WHAT THE TASK REQUIRES> For the data below, say how many lines contain "bieten". Only the number should be given.
[[ GIVEN RECORDS, beginning ]]
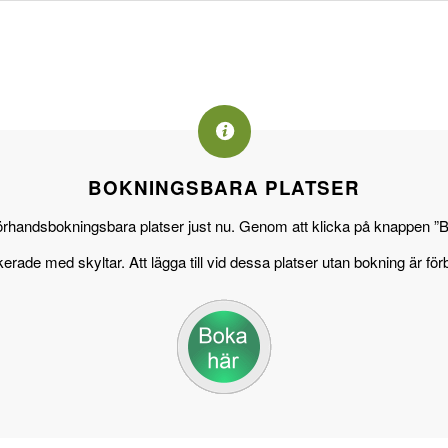
BOKNINGSBARA PLATSER
 förhandsbokningsbara platser just nu. Genom att klicka på knappen ”B
de med skyltar. Att lägga till vid dessa platser utan bokning är förb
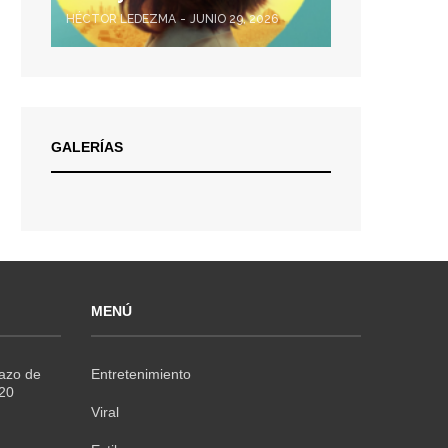
HÉCTOR LEDEZMA
JUNIO 29, 2026
GALERÍAS
MENÚ
Razo de
Entretenimiento
020
Viral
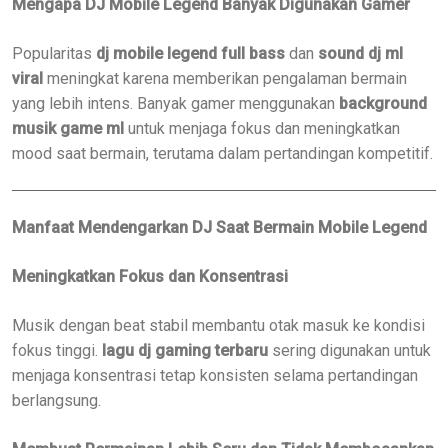
Mengapa DJ Mobile Legend Banyak Digunakan Gamer
Popularitas
dj mobile legend full bass
dan
sound dj ml
viral
meningkat karena memberikan pengalaman bermain
yang lebih intens. Banyak gamer menggunakan
background
musik game ml
untuk menjaga fokus dan meningkatkan
mood saat bermain, terutama dalam pertandingan kompetitif.
Manfaat Mendengarkan DJ Saat Bermain Mobile Legend
Meningkatkan Fokus dan Konsentrasi
Musik dengan beat stabil membantu otak masuk ke kondisi
fokus tinggi.
lagu dj gaming terbaru
sering digunakan untuk
menjaga konsentrasi tetap konsisten selama pertandingan
berlangsung.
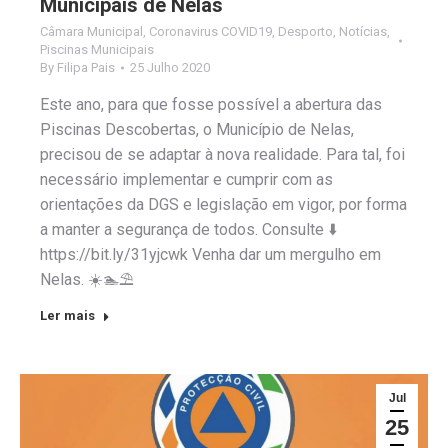
Municipais de Nelas
Câmara Municipal
,
Coronavirus COVID19
,
Desporto
,
Notícias
,
Piscinas Municipais
By
Filipa Pais
25 Julho 2020
Este ano, para que fosse possível a abertura das
Piscinas Descobertas, o Município de Nelas,
precisou de se adaptar à nova realidade. Para tal, foi
necessário implementar e cumprir com as
orientações da DGS e legislação em vigor, por forma
a manter a segurança de todos. Consulte ⬇️
https://bit.ly/31yjcwk Venha dar um mergulho em
Nelas. ☀️🏊⛱
Ler mais
Jul
25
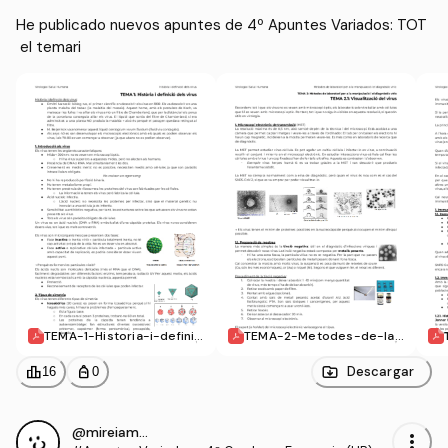
He publicado nuevos apuntes de 4º Apuntes Variados: TOT
 el temari
TEMA-1-Historia-i-definic
TEMA-2-Metodes-de-lab
io-dels-virus.pdf
oratori-per-a-la-manipul
acio-i-el-diagnostic-viri
leaderboard
personal_bag
Descargar
16
0
c.pdf
@mireiamartin
more_vert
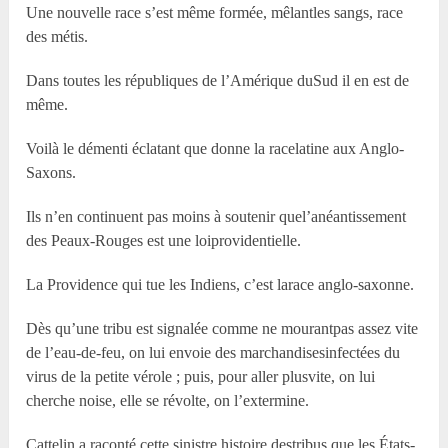
Une nouvelle race s’est même formée, mêlantles sangs, race
des métis.
Dans toutes les républiques de l’Amérique duSud il en est de
même.
Voilà le démenti éclatant que donne la racelatine aux Anglo-
Saxons.
Ils n’en continuent pas moins à soutenir quel’anéantissement
des Peaux-Rouges est une loiprovidentielle.
La Providence qui tue les Indiens, c’est larace anglo-saxonne.
Dès qu’une tribu est signalée comme ne mourantpas assez vite
de l’eau-de-feu, on lui envoie des marchandisesinfectées du
virus de la petite vérole ; puis, pour aller plusvite, on lui
cherche noise, elle se révolte, on l’extermine.
Cattelin a raconté cette sinistre histoire destribus que les États-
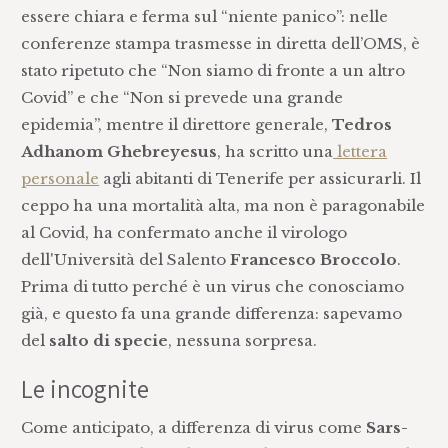
essere chiara e ferma sul “niente panico”: nelle
conferenze stampa trasmesse in diretta dell’OMS, è
stato ripetuto che “Non siamo di fronte a un altro
Covid” e che “Non si prevede una grande
epidemia”, mentre il direttore generale,
Tedros
Adhanom Ghebreyesus
, ha scritto una
lettera
personale
agli abitanti di Tenerife per assicurarli. Il
ceppo ha una mortalità alta, ma non è paragonabile
al Covid, ha confermato anche il virologo
dell'Università del Salento
Francesco Broccolo
.
Prima di tutto perché è un virus che conosciamo
già, e questo fa una grande differenza: sapevamo
del
salto di specie
, nessuna sorpresa.
Le incognite
Come anticipato, a differenza di virus come
Sars-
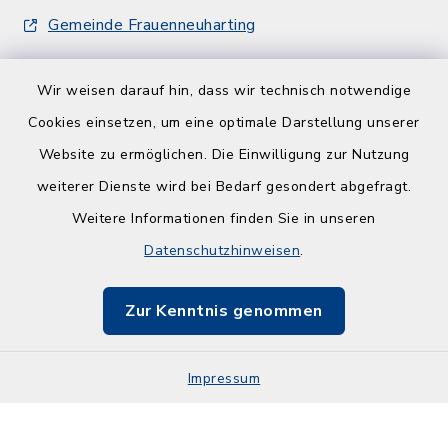
Gemeinde Frauenneuharting
Wir weisen darauf hin, dass wir technisch notwendige
Cookies einsetzen, um eine optimale Darstellung unserer
Website zu ermöglichen. Die Einwilligung zur Nutzung
Kontakt
weiterer Dienste wird bei Bedarf gesondert abgefragt.
Weitere Informationen finden Sie in unseren
Barrierefreiheit
Datenschutzhinweisen
.
Datenschutz
Zur Kenntnis genommen
Impressum
Impressum
Sitemap
Cookie-Einstellungen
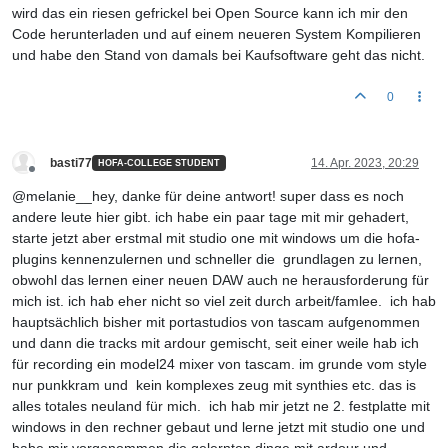
wird das ein riesen gefrickel bei Open Source kann ich mir den
Code herunterladen und auf einem neueren System Kompilieren
und habe den Stand von damals bei Kaufsoftware geht das nicht.
0
basti77
14. Apr. 2023, 20:29
HOFA-COLLEGE STUDENT
Offline
@melanie__hey, danke für deine antwort! super dass es noch
andere leute hier gibt. ich habe ein paar tage mit mir gehadert,
starte jetzt aber erstmal mit studio one mit windows um die hofa-
plugins kennenzulernen und schneller die grundlagen zu lernen,
obwohl das lernen einer neuen DAW auch ne herausforderung für
mich ist. ich hab eher nicht so viel zeit durch arbeit/famlee. ich hab
hauptsächlich bisher mit portastudios von tascam aufgenommen
und dann die tracks mit ardour gemischt, seit einer weile hab ich
für recording ein model24 mixer von tascam. im grunde vom style
nur punkkram und kein komplexes zeug mit synthies etc. das is
alles totales neuland für mich. ich hab mir jetzt ne 2. festplatte mit
windows in den rechner gebaut und lerne jetzt mit studio one und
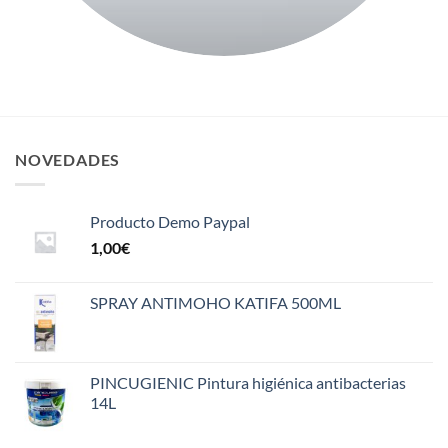
NOVEDADES
Producto Demo Paypal
1,00
€
SPRAY ANTIMOHO KATIFA 500ML
PINCUGIENIC Pintura higiénica antibacterias
14L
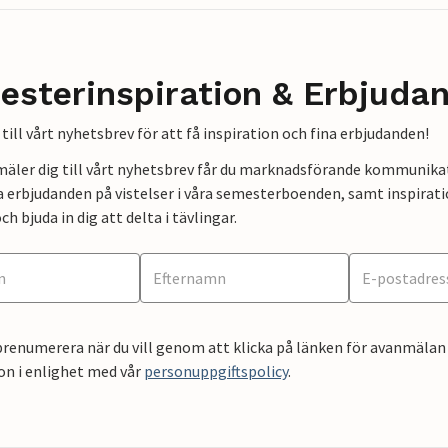
esterinspiration & Erbjuda
till vårt nyhetsbrev för att få inspiration och fina erbjudanden!
mäler dig till vårt nyhetsbrev får du marknadsförande kommunika
a erbjudanden på vistelser i våra semesterboenden, samt inspirati
ch bjuda in dig att delta i tävlingar.
renumerera när du vill genom att klicka på länken för avanmälan 
on i enlighet med vår
personuppgiftspolicy
.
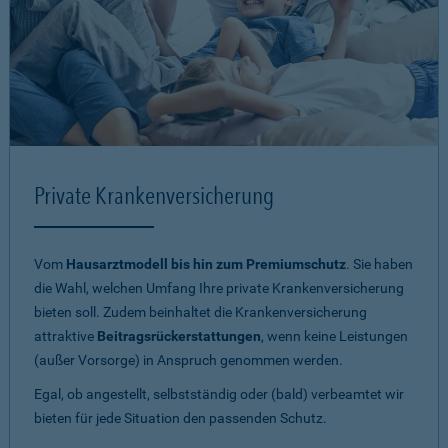
Private Krankenversicherung
Vom
Hausarztmodell bis hin zum Premiumschutz
. Sie haben
die Wahl, welchen Umfang Ihre private Krankenversicherung
bieten soll. Zudem beinhaltet die Krankenversicherung
attraktive
Beitragsrückerstattungen
, wenn keine Leistungen
(außer Vorsorge) in Anspruch genommen werden.
Egal, ob angestellt, selbstständig oder (bald) verbeamtet wir
bieten für jede Situation den passenden Schutz.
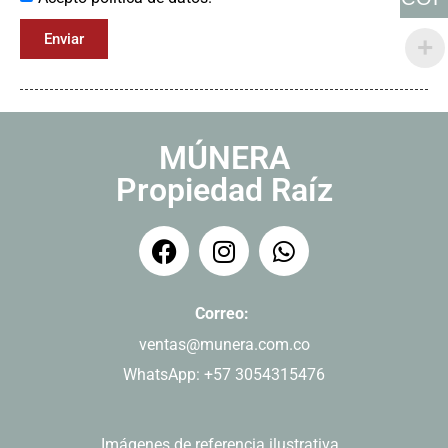
Enviar
MÚNERA
Propiedad Raíz
Correo:
ventas@munera.com.co
WhatsApp: +57 3054315476
Imágenes de referencia ilustrativa.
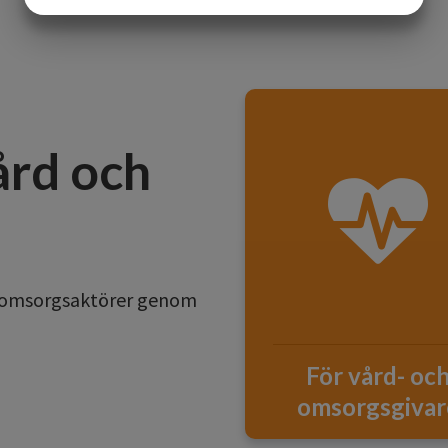
MARKETING
STATISTIK
ård och
ch omsorgsaktörer genom
För vård- oc
omsorgsgivar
[[ GIVEN RECORDS, end ]]
SOLVED PROBLEM> 2